Era un hombre muy apuesto, atlético y ancho de espaldas, la cabeza lisa como una bola con una estrecha corona de pelo oscuro y muy corto. Los ojos estaban inusualmente hundidos, aunque, tras un reconocimiento más detallado, resultaban intensos, grandes y oscuros y de color castaño. Llevaba unos pantalones de verano, ligeros y claros, y un polo con cuello de camisa.

– ¿Arnt?

El hombre al que invitó a hablar separó la silla de la mesa, pero permaneció sentado.

– He comprobado los NCE en la sangre. No eran igual de legibles en todos los escenarios, pero, si elegimos este razonamiento… -sacó una lámina de cartón y la sostuvo en el aire-… y es la interpretación más creíble, estamos hablando de que todos los números corresponden a mujeres.

Hubo un silencio sepulcral entre los asistentes.

– Todas entre 23 y 29 años. Ninguna llegó a Noruega acompañada; ninguna tenía parientes antes de su llegada. Y, además…

Sabían lo que estaba a punto de decir. El jefe de sección notaba cómo el sudor resbalaba por las sienes. Con tanto calor, el comisario resoplaba como un bulldog. Hanne tenía ganas de irse.

– Todas han desaparecido.

Tras una larga pausa, el jefe de sección retomó la palabra.

– ¿Existe la posibilidad de que la fallecida sea una de las cuatro?

– Es demasiado pronto para asegurarlo, pero estamos trabajando desde esa perspectiva.

– Erik, ¿has averiguado algo más con respecto a la sangre?

El oficial se levantó, a diferencia de su compañero más experimentado, Arnt.

– He llamado a todos los mataderos -dijo, tragando su nerviosismo-. Veinticuatro en total. Cualquiera puede comprar sangre; en su mayoría, sangre de vaca. No obstante, casi todos los puntos de venta exigen que el pedido se haga por adelantado. El mercado ha desaparecido prácticamente. Parece que ya nadie se hace su propia morcilla.
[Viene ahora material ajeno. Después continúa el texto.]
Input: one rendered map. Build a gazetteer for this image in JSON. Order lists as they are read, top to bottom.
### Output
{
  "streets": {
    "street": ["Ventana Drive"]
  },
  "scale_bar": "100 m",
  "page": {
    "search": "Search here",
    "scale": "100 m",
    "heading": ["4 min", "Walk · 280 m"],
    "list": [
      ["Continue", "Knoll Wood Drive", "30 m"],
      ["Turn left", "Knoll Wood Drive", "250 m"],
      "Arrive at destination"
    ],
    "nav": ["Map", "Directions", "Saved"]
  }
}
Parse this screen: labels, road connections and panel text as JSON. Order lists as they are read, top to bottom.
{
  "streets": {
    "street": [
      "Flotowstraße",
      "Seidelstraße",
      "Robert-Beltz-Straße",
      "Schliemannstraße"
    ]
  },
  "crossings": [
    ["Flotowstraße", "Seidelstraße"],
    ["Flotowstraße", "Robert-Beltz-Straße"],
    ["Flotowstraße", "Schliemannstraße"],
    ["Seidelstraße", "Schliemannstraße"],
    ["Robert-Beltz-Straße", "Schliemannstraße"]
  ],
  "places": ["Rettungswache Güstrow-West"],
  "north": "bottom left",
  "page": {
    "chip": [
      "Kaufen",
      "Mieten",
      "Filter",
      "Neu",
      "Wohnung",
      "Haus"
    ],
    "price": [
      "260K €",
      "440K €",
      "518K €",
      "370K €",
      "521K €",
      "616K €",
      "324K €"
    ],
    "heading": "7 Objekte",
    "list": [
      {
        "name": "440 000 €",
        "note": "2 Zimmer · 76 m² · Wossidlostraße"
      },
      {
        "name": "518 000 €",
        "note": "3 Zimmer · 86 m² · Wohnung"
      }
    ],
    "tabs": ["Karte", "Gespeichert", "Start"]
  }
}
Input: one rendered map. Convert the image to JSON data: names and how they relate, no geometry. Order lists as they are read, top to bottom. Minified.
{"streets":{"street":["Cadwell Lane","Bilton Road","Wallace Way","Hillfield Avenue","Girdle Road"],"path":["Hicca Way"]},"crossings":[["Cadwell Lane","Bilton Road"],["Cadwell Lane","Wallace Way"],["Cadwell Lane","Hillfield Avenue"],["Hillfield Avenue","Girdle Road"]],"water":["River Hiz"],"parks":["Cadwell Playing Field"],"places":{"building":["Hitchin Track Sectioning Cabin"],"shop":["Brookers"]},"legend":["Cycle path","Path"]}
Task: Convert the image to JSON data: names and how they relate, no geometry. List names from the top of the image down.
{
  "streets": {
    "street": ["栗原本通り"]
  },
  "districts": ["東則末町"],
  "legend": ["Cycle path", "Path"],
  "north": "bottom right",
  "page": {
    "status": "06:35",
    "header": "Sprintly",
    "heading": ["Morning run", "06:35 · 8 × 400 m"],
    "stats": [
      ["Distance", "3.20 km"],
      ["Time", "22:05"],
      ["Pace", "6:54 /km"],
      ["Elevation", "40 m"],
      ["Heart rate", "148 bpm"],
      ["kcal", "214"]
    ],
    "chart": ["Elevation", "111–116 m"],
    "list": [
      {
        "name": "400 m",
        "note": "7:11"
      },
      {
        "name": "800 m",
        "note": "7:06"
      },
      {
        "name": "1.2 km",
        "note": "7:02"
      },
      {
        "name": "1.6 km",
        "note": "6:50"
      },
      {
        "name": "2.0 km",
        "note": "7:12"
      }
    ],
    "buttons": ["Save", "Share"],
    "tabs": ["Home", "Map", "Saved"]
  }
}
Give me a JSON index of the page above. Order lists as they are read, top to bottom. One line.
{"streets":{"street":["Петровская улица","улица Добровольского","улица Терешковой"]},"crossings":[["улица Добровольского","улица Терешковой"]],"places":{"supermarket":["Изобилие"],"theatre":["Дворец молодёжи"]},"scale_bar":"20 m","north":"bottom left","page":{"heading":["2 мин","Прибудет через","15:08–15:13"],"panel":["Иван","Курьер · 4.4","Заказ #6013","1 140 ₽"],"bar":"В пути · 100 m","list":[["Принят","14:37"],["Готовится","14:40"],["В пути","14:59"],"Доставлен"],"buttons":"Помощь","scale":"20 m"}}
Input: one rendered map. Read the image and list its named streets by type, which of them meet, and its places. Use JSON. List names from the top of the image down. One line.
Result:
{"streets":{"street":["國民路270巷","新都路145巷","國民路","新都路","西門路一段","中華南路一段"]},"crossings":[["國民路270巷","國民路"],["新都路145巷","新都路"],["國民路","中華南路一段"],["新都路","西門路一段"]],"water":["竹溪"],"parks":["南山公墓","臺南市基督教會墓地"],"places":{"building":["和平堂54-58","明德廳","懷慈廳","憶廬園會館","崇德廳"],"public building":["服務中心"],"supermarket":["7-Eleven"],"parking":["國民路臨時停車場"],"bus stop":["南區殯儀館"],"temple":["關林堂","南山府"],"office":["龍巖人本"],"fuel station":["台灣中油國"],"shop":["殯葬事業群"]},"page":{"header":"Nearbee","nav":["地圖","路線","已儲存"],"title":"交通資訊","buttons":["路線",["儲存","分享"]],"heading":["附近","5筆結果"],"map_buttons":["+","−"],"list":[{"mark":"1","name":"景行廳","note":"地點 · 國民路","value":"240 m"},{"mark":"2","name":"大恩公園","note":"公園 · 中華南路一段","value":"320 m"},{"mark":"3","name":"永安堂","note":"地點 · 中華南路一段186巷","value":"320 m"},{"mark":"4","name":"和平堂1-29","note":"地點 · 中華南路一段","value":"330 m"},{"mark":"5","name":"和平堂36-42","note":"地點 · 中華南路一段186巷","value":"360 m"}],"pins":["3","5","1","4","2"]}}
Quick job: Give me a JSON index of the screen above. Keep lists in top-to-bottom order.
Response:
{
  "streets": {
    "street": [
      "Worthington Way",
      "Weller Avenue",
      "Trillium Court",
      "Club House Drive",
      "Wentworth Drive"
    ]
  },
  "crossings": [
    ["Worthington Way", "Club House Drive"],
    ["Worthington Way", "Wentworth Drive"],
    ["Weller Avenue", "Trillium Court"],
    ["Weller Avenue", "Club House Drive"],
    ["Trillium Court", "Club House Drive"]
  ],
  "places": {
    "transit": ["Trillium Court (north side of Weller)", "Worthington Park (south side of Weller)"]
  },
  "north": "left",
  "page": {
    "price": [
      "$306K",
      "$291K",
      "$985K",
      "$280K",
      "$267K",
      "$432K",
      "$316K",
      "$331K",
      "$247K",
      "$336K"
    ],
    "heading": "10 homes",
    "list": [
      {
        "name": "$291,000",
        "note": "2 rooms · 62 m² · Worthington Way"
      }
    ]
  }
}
Ninguno ha podido informar sobre nada que les pareciera fuera de lo común, quiero decir, ninguna venta cuantiosa.

– De acuerdo -dijo el jefe de sección-. Aun así, sigue trabajando en el tema.

Erik Henriksen se dejó caer aliviado en la silla.

– El jefe de Extranjería -murmuró Hanne.

– ¿Qué has dicho?

– El jefe de UDI -dijo, más alto esta vez-. Escuché una entrevista con él en la radio hace poco. Decía que las autoridades «pierden» cada año quince mil refugiados solicitantes de asilo.

– ¿Pierden?

– Sí, es decir, desaparecen. Es evidente que la mayoría de los casos son deportaciones y expulsiones, algo de lo que ellos mismos deben de tener constancia. La Dirección General afirma que huyen sin ningún preaviso. A Suecia, tal vez, o más al sur; muchos, sencillamente vuelven a casa. Al menos es lo que opinaba ese alto cargo de Extranjería.

– ¿Y no hay nadie que los busque? -preguntó Erik, arrepintiéndose de lo que acababa de decir.

Creer que las autoridades de Extranjería iban a desperdiciar tiempo y esfuerzo en buscar a extranjeros desaparecidos, cuando estaban tan ocupados en echar fuera de las fronteras a los que seguían en el país, era un pensamiento tan absurdo que los más veteranos de la sala habrían soltado una sonora carcajada si no hubiese sido por las circunstancias y el calor. Y porque sabían que les quedaban exactamente cinco días para resolver el caso, si no querían encontrarse la madrugada del domingo analizando otro baño de sangre en algún lugar y con un nuevo NCE pintado en rojo.

Disponían de cinco días. Lo mejor era ponerse manos a la obra.

Kristine sentía que estaba al borde del abismo. Habían pasado nueve días y ocho noches y no había hablado con nadie. Algún que otro breve intercambio de palabras con su padre, naturalmente, pero era como si siguieran dando rodeos mutuos, alrededor de sí mismos. Ambos sabían que el otro deseaba hablar, pero no tenían la menor idea de cómo iniciar una conversación y, ya puestos, de cómo mantenerla más allá de unas pocas palabras. No lograban romper, ni para entrar ni para salir, lo que los mantenía unidos y que a la vez imposibilitaba su comunicación. Pero contaba con una victoria en su haber. El Valium se había ido por el desagüe, aunque el alcohol había ocupado su lugar. Su padre la estuvo observando con cierta preocupación, aunque sin protestar, cuando su bodega de vino tinto se fue vaciando y ella le pidió que «por favor» comprara más. Al día siguiente, hubo dos cajas en la despensa junto a la cocina.